(Electronic design automation data)
[Start of section]

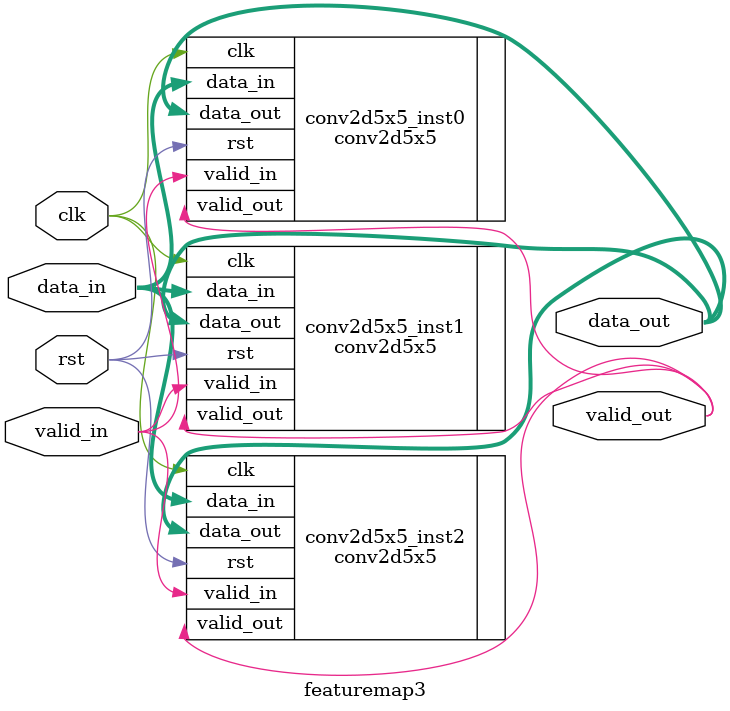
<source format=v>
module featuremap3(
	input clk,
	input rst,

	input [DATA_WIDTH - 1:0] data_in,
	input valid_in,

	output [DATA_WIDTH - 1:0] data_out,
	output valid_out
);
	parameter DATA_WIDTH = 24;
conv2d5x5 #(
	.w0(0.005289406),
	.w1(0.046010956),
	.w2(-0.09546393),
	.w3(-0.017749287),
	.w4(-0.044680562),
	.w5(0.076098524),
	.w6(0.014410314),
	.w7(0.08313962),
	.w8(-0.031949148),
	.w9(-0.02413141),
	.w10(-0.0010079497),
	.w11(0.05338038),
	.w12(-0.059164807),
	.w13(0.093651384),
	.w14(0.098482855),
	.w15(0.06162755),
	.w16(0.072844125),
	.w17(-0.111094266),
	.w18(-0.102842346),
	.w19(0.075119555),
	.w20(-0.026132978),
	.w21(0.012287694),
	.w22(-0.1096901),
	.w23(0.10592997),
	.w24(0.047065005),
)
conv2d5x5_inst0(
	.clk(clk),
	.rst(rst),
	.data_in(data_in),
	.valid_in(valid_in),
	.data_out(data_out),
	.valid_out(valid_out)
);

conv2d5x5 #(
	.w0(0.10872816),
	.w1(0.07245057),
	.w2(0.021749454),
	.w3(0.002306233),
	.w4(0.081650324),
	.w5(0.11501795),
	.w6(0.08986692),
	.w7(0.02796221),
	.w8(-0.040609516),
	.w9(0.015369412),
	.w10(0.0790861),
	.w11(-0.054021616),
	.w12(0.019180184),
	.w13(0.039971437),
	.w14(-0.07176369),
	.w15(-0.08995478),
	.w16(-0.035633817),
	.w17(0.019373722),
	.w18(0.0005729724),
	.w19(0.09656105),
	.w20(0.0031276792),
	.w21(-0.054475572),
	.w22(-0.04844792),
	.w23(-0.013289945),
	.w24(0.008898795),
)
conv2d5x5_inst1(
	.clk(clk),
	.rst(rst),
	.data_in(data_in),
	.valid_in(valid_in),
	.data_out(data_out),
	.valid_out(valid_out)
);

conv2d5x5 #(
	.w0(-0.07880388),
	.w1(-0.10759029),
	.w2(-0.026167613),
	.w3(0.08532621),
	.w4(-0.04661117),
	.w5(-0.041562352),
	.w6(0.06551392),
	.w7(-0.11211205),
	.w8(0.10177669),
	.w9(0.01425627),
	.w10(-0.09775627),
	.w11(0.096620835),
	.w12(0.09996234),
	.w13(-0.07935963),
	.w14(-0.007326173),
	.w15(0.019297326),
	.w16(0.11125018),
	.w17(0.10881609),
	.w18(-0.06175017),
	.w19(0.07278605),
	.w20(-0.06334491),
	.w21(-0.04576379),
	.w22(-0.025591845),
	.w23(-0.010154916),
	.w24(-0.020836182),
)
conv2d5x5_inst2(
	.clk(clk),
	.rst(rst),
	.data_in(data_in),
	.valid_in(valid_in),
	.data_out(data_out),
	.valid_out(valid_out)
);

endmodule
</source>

[End of section]

● Work item
If a line in the data above contains "input", return that line.

● Answer box
	input clk,
	input rst,
	input [DATA_WIDTH - 1:0] data_in,
	input valid_in,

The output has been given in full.